SO HOW would you define reputation? What others think of you? How you “come across”? Whether you are trustworthy?
These are all important elements of your personal reputation, but they are also more relevant to business today than they have ever been. For a company, whatever its size, a good reputation is becoming an increasingly important element of their competitive advantage over others in their sector.
In a market environment populated by increasingly empowered customers who have more choice and flexibility in their purchasing decisions than ever before, and who can easily find alternatives to what you offer, your reputation can be the single most important factor which attracts them to you, keeps them with you, and persuades them to tell their friends about you.
Reputation has been called by academics “a collective representation of multiple constituencies”. Whatever that means to you, most definitely reputation is NOT about a self-promoted message.
Reputation is gained, maintained, enhanced or detracted from over time, and it’s a two-way process: Greggs have spent over 70 years consolidating their “reputation for good quality and great value”. It is important to note that ‘brand’ ‘identity/image’ and ‘reputation’ are not interchangeable. Reputation is, unlike the other elements, a two-way street. You have to ask not just yourself, but also all the stakeholders involved: “’What do all the stakeholders in my company think of who we are telling them we are and what we have done to prove that?”
The thing about reputation is that you can’t make it up, nor can you create it overnight. ‘Reputation management’ is a topical buzz word – and increasingly, job description – which implies just that. However if not very carefully integrated over time into daily corporate practice at all levels, with real authenticity and sincerity, trying to manage your corporate reputation is just like managing your own personal popularity. As many tales of celebrities in the fields of film, sport and entertainment have recently testified, that’s an awkward, superficial and potentially self-defeating activity.
A good corporate reputation depends upon some fundamental principles. Employees and management from CEO down need to be absolutely obsessed with the product or service that they represent. They need to work for and deserve the confidence of their consumers.
They must be available where and when their consumer requires them to support the marketing and sales activities of the company. If a mistake is made, the company’s reputation will depend upon admitting that mistake frankly and up front, and doing something about it, not trying to sweep it under the carpet: Toyota’s recent tribulations remind us of that.

→ **DATA SECTION**

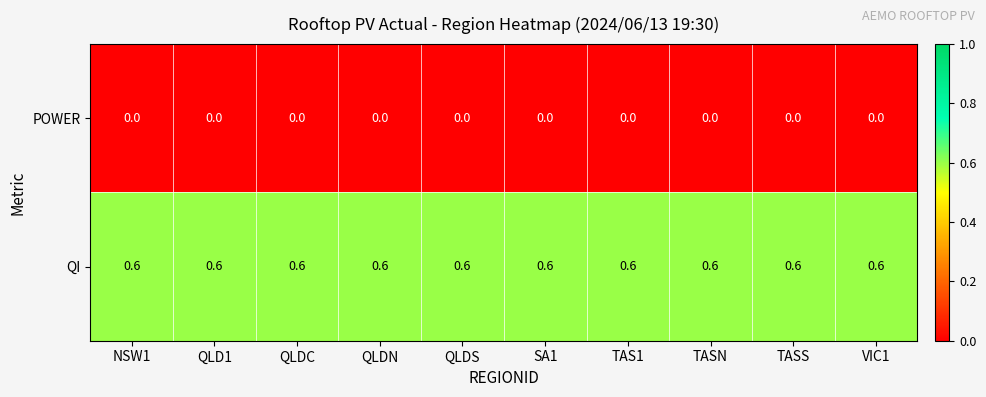

What is the difference between the highest and lowest values at NSW1?

0.6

→ **TASKS**
1. Print the part of the reputation passage starting with "Reputation has been" and going on through "a self-promoted message.".
2. Write what would come next in the reputation passage after its final sentence.
The listing has no connection to the passage on corporate reputation.

→ **ANSWERS TO EACH TASK**
1.
Reputation has been called by academics “a collective representation of multiple constituencies”. Whatever that means to you, most definitely reputation is NOT about a self-promoted message.

2.
Nobody is perfect – individual or corporate – and consumers know this. But that does not mean that they are prepared to be lied to for short term peace of mind. Companies must engage their consumers’ interest, and have something to say to them which adds value to their purchase decisions.
Over an eight-country investigation, researchers have identified the most important influencers of corporate reputation, which we will be assessing during this series on corporate reputation here in the North East.
At the top of the list of influencers came customers, closely followed by employees at all levels. Thirdly, and of increasing importance, the influence of the chief executive officer has increased. A good reputation precedes and helps business grow internationally, so the reputation of the CEO and their company are increasingly intertwined, as Fabio Capello recently proved (and John Terry found out to his cost).
Managing reputation is a key responsibility, which has to be led by the CEO and implemented in an integrated manner. Of later interest are other influencing factors such as print media, shareholders, the internet, policy regulators and broadcast media. But the primary influencers – the consumer, employees and the CEO – are key to the successful implementation of a reputation strategy which will have deep rooted, long lasting and meaningful effects.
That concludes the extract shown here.